• DIRECTIONS
Retype every line of the items below exactly, keeping each character and line break as it is.

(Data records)
----------------

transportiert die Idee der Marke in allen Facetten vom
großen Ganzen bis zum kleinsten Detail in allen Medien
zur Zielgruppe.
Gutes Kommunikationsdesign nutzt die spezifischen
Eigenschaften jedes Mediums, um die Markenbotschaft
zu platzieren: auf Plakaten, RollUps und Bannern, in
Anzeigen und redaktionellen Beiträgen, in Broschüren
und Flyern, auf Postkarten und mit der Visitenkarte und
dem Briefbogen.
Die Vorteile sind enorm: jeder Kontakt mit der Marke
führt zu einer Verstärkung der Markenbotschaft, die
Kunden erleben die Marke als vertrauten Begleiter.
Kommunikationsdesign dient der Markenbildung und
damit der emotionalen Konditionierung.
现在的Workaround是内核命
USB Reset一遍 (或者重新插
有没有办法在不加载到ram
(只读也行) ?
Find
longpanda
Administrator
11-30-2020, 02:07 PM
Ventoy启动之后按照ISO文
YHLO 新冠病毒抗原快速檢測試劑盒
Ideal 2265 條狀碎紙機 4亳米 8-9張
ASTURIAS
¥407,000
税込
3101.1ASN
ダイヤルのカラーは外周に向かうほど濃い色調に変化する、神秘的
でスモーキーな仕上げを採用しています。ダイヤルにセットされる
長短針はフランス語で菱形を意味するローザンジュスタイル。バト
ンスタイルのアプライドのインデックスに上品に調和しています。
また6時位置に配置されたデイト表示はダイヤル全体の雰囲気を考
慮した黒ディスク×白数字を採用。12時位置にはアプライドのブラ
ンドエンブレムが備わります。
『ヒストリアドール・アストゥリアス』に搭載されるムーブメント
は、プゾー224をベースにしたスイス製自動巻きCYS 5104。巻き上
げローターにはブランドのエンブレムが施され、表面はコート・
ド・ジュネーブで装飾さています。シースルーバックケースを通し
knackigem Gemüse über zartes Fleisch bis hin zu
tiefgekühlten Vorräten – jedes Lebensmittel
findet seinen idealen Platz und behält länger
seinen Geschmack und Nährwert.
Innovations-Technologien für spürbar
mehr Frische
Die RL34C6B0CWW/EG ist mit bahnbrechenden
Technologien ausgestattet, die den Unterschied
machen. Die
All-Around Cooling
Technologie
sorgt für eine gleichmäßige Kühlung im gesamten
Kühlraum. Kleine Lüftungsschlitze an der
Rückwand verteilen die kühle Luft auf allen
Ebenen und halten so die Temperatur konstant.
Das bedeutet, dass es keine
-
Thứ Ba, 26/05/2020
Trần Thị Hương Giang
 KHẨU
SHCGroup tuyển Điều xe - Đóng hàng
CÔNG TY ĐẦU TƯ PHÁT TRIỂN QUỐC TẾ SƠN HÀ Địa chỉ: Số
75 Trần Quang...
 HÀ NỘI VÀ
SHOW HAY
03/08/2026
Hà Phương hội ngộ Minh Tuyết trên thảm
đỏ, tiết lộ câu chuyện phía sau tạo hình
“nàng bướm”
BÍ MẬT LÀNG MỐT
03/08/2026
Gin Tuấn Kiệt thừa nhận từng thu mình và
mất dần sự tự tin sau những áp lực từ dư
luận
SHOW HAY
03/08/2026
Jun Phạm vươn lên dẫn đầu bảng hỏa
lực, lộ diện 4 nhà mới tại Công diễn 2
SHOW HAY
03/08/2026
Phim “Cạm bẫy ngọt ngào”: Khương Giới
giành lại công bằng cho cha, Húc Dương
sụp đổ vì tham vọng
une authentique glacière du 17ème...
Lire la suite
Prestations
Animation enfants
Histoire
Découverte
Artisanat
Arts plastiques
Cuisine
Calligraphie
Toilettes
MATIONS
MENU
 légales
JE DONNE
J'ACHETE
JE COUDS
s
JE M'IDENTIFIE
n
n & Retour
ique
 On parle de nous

----------------

• EXERCISE RESPONSE
transportiert die Idee der Marke in allen Facetten vom
großen Ganzen bis zum kleinsten Detail in allen Medien
zur Zielgruppe.
Gutes Kommunikationsdesign nutzt die spezifischen
Eigenschaften jedes Mediums, um die Markenbotschaft
zu platzieren: auf Plakaten, RollUps und Bannern, in
Anzeigen und redaktionellen Beiträgen, in Broschüren
und Flyern, auf Postkarten und mit der Visitenkarte und
dem Briefbogen.
Die Vorteile sind enorm: jeder Kontakt mit der Marke
führt zu einer Verstärkung der Markenbotschaft, die
Kunden erleben die Marke als vertrauten Begleiter.
Kommunikationsdesign dient der Markenbildung und
damit der emotionalen Konditionierung.
现在的Workaround是内核命
USB Reset一遍 (或者重新插
有没有办法在不加载到ram
(只读也行) ?
Find
longpanda
Administrator
11-30-2020, 02:07 PM
Ventoy启动之后按照ISO文
YHLO 新冠病毒抗原快速檢測試劑盒
Ideal 2265 條狀碎紙機 4亳米 8-9張
ASTURIAS
¥407,000
税込
3101.1ASN
ダイヤルのカラーは外周に向かうほど濃い色調に変化する、神秘的
でスモーキーな仕上げを採用しています。ダイヤルにセットされる
長短針はフランス語で菱形を意味するローザンジュスタイル。バト
ンスタイルのアプライドのインデックスに上品に調和しています。
また6時位置に配置されたデイト表示はダイヤル全体の雰囲気を考
慮した黒ディスク×白数字を採用。12時位置にはアプライドのブラ
ンドエンブレムが備わります。
『ヒストリアドール・アストゥリアス』に搭載されるムーブメント
は、プゾー224をベースにしたスイス製自動巻きCYS 5104。巻き上
げローターにはブランドのエンブレムが施され、表面はコート・
ド・ジュネーブで装飾さています。シースルーバックケースを通し
knackigem Gemüse über zartes Fleisch bis hin zu
tiefgekühlten Vorräten – jedes Lebensmittel
findet seinen idealen Platz und behält länger
seinen Geschmack und Nährwert.
Innovations-Technologien für spürbar
mehr Frische
Die RL34C6B0CWW/EG ist mit bahnbrechenden
Technologien ausgestattet, die den Unterschied
machen. Die
All-Around Cooling
Technologie
sorgt für eine gleichmäßige Kühlung im gesamten
Kühlraum. Kleine Lüftungsschlitze an der
Rückwand verteilen die kühle Luft auf allen
Ebenen und halten so die Temperatur konstant.
Das bedeutet, dass es keine
-
Thứ Ba, 26/05/2020
Trần Thị Hương Giang
 KHẨU
SHCGroup tuyển Điều xe - Đóng hàng
CÔNG TY ĐẦU TƯ PHÁT TRIỂN QUỐC TẾ SƠN HÀ Địa chỉ: Số
75 Trần Quang...
 HÀ NỘI VÀ
SHOW HAY
03/08/2026
Hà Phương hội ngộ Minh Tuyết trên thảm
đỏ, tiết lộ câu chuyện phía sau tạo hình
“nàng bướm”
BÍ MẬT LÀNG MỐT
03/08/2026
Gin Tuấn Kiệt thừa nhận từng thu mình và
mất dần sự tự tin sau những áp lực từ dư
luận
SHOW HAY
03/08/2026
Jun Phạm vươn lên dẫn đầu bảng hỏa
lực, lộ diện 4 nhà mới tại Công diễn 2
SHOW HAY
03/08/2026
Phim “Cạm bẫy ngọt ngào”: Khương Giới
giành lại công bằng cho cha, Húc Dương
sụp đổ vì tham vọng
une authentique glacière du 17ème...
Lire la suite
Prestations
Animation enfants
Histoire
Découverte
Artisanat
Arts plastiques
Cuisine
Calligraphie
Toilettes
MATIONS
MENU
 légales
JE DONNE
J'ACHETE
JE COUDS
s
JE M'IDENTIFIE
n
n & Retour
ique
 On parle de nous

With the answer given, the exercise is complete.